Morning
by Charles Stuart Calverley
1831 — 1884
My notes
Lens 1: Surface
- The poet speaker is someone who is observing the morning. He may stand at a window, maybe in a kitchen, where he can observe what goes on outside and inside.
- He can see the sleepy school boy and a kitchen worker Polly. The speaker calls to Polly to bring breakfast, so perhap the poet speaker has some authority over the kitchen or boy.
- A frosty day begins in a panic.
- The ploughman is already moving, knocking the ice off his face as he travels.
- The early bird robin sits in a bare tree singing for handouts.
- So it is very early spring when the frost still stings, the trees are still bare, and only the robins are around.
- The farmer and early birds have started the day, but the schoolboy is still dopey/sleepy. His thumb is somehow occupied, in a childish habit?, and cannot be used for counting.

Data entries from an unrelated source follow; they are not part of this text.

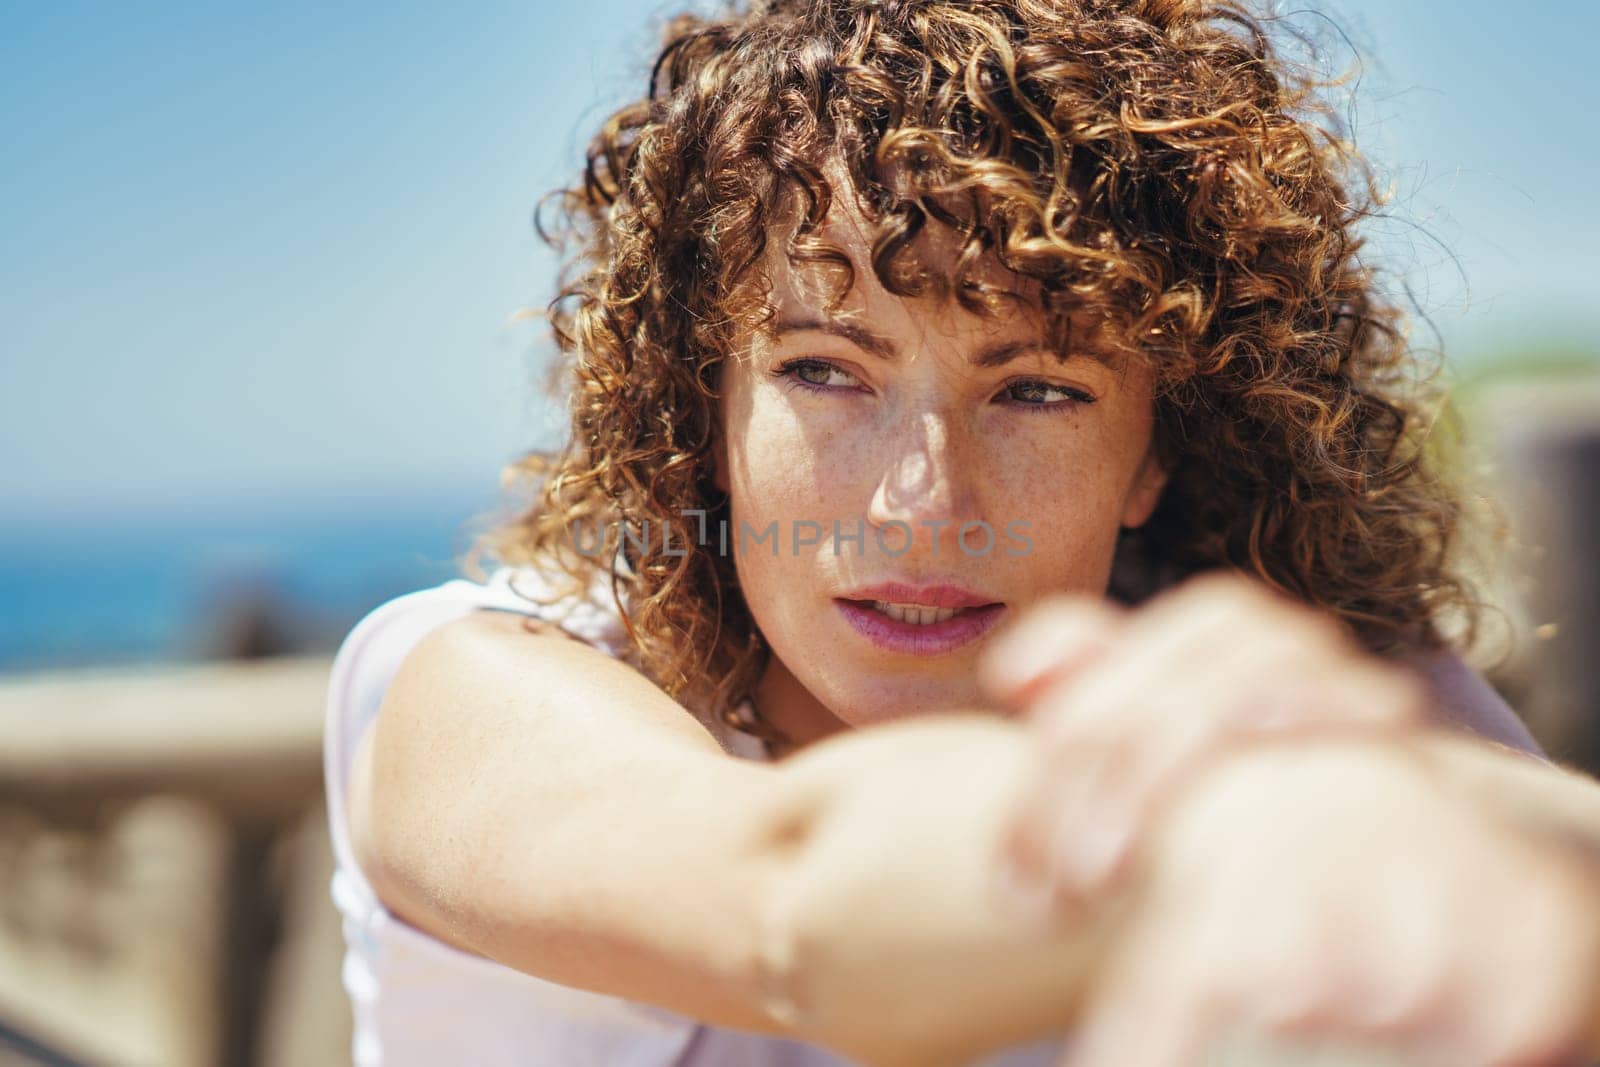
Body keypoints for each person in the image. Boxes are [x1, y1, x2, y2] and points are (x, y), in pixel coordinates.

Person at [322, 1, 1600, 1064]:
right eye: (827, 371)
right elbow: (787, 901)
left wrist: (1402, 792)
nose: (923, 505)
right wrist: (1255, 827)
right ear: (701, 404)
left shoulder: (1296, 690)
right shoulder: (463, 695)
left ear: (1157, 450)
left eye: (1036, 389)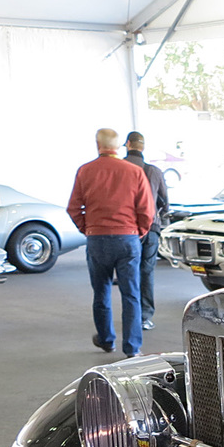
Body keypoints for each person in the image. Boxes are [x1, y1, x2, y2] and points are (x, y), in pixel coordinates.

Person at [67, 128, 154, 358]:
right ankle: (132, 348)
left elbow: (74, 208)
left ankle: (106, 340)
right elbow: (147, 210)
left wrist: (87, 229)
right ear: (119, 146)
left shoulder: (85, 171)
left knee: (101, 291)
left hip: (97, 239)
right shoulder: (134, 172)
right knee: (131, 294)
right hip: (128, 239)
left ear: (98, 144)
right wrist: (139, 232)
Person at [123, 131, 169, 330]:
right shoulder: (154, 171)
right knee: (146, 271)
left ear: (127, 144)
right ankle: (145, 316)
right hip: (151, 227)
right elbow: (165, 203)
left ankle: (130, 315)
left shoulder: (120, 170)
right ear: (142, 147)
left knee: (128, 271)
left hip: (126, 228)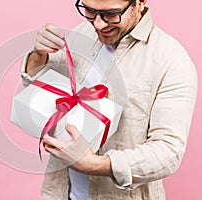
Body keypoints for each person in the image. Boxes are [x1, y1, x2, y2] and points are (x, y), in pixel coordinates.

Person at [20, 0, 198, 199]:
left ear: (140, 2)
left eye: (112, 14)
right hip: (61, 193)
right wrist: (39, 55)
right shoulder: (82, 34)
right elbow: (43, 90)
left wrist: (94, 164)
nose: (98, 24)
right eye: (89, 10)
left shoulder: (172, 60)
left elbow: (168, 152)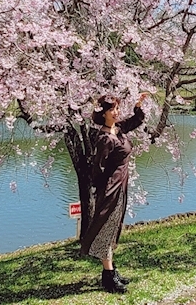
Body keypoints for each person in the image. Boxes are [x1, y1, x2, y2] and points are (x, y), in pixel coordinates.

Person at [80, 92, 148, 293]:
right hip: (112, 189)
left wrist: (138, 104)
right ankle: (108, 277)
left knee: (112, 229)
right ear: (103, 114)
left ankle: (111, 271)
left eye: (117, 108)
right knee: (106, 230)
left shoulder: (117, 130)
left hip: (121, 185)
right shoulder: (105, 138)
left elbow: (136, 120)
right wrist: (103, 188)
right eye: (112, 109)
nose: (116, 112)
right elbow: (97, 168)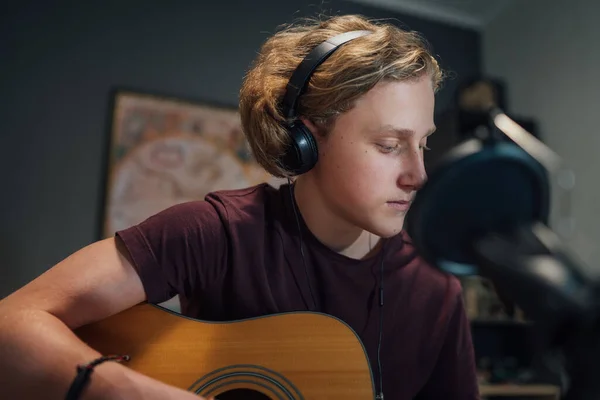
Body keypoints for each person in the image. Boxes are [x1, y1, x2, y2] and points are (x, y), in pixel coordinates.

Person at [0, 14, 480, 400]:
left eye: (423, 144)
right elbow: (12, 325)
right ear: (306, 140)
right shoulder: (213, 232)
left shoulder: (436, 291)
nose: (418, 175)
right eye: (389, 144)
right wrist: (124, 389)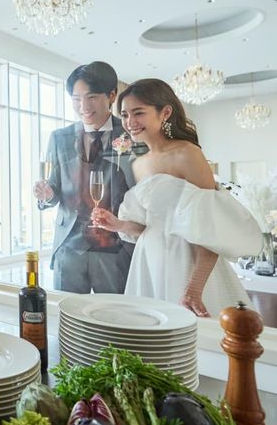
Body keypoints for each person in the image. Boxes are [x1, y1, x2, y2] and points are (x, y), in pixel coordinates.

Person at [91, 78, 262, 317]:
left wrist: (194, 288)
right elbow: (150, 225)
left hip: (186, 263)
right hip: (148, 261)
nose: (130, 123)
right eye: (124, 115)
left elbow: (211, 228)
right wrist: (118, 224)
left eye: (138, 113)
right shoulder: (139, 164)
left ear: (165, 113)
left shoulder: (188, 154)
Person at [33, 61, 135, 293]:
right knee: (68, 318)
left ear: (111, 95)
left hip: (115, 248)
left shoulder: (131, 134)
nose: (83, 106)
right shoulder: (60, 138)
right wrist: (48, 195)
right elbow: (54, 188)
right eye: (76, 99)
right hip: (69, 246)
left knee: (113, 319)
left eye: (91, 97)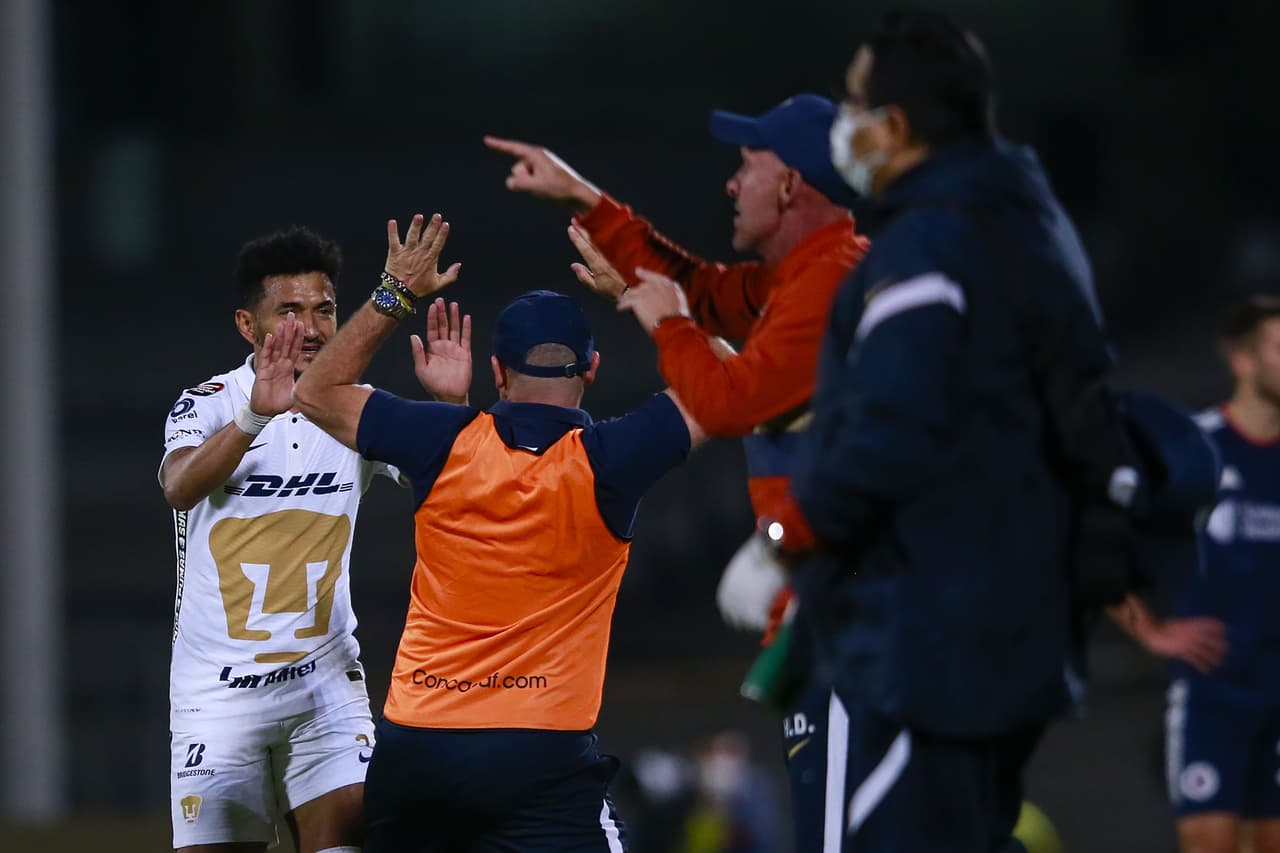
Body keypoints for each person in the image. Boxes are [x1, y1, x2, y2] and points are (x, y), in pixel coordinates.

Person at [485, 94, 869, 853]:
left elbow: (724, 401)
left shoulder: (830, 282)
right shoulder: (807, 277)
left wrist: (665, 320)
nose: (732, 182)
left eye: (747, 165)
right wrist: (586, 200)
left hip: (851, 618)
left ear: (790, 184)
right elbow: (703, 295)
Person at [791, 11, 1120, 850]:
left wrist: (785, 540)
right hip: (1006, 622)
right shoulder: (1026, 220)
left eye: (854, 101)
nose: (844, 119)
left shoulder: (930, 244)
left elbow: (890, 432)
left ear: (896, 126)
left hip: (936, 638)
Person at [292, 212, 707, 851]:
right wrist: (636, 293)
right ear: (592, 367)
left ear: (496, 369)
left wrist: (396, 292)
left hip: (417, 749)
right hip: (540, 757)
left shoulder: (441, 437)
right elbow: (734, 384)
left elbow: (314, 392)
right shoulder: (612, 459)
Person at [159, 226, 430, 852]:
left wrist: (450, 405)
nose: (310, 327)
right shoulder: (209, 402)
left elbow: (446, 482)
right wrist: (255, 415)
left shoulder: (357, 408)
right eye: (289, 311)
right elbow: (179, 487)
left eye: (324, 309)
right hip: (217, 697)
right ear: (247, 325)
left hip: (325, 687)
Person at [1109, 296, 1280, 853]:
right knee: (1210, 841)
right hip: (1214, 693)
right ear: (1243, 360)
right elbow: (1106, 538)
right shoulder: (1193, 448)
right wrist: (1149, 629)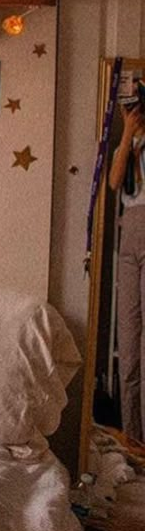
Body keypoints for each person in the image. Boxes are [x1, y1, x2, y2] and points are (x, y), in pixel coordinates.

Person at [108, 87, 145, 444]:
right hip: (130, 232)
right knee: (129, 339)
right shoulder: (130, 143)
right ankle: (134, 438)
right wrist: (127, 135)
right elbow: (115, 182)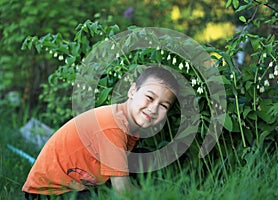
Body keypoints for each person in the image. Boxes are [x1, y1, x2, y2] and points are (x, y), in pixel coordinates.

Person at [22, 66, 179, 199]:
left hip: (78, 185)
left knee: (141, 157)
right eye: (150, 97)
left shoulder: (128, 124)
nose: (153, 108)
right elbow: (122, 192)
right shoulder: (112, 126)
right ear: (132, 91)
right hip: (47, 193)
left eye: (164, 105)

- But once a hot breakfast is served, the boy will wake. So Polly, likely the maid, also up and busy, is instructed to quickly get the kettle on and make breakfast for the boy.
Lens 2: Sound
- Cold weather: Snows, frost, ice, crisp lawn, bare branches
- A sleepy boy whose education is at risk. (Light-hearted.)
- Polly brings warmth: a busy bee to flower; a warm kettle; warm food in the belly. Polly will rescue the day from panic and cold; rescue the boy from his dullness.
Lens 3: Structure
- The poem is light-hearted. A little whimsical.
- The lines march quickly on like the ploughman across the field.
- Does the pace of the poem match the urgency of morning?
- The lines move from the cold dawn, across the field, inside the kitchen, past the sleepy boy, and demand a hot drink.
Lens 4: Suggestion
- Phobus is the god of fear and panic (often of war). It appears that day is chasing night away and night is fleeing in panic through the gates. The day begins like a call to war.
- Day also owns white horse compare to grey mares. It seems diminutive. Yet we do glimpse the queen of night through the gates and she is serene.
- The serentity of night departs and the panic of morning begins.
- Is the panic real, or playful exaggeration?
- Is morning truly violent — or just dramatic?
Lens 5: Significance
- Who hasn't wanted to stay snuggled under the blankets on a cold morning? Who hasn't had a slow start to the day or struggled to get the kids out the door on a snowy morning to make the school bus?
- It is a very familiar human experience: cold panicked start of the day and the need of a hot drink to get going.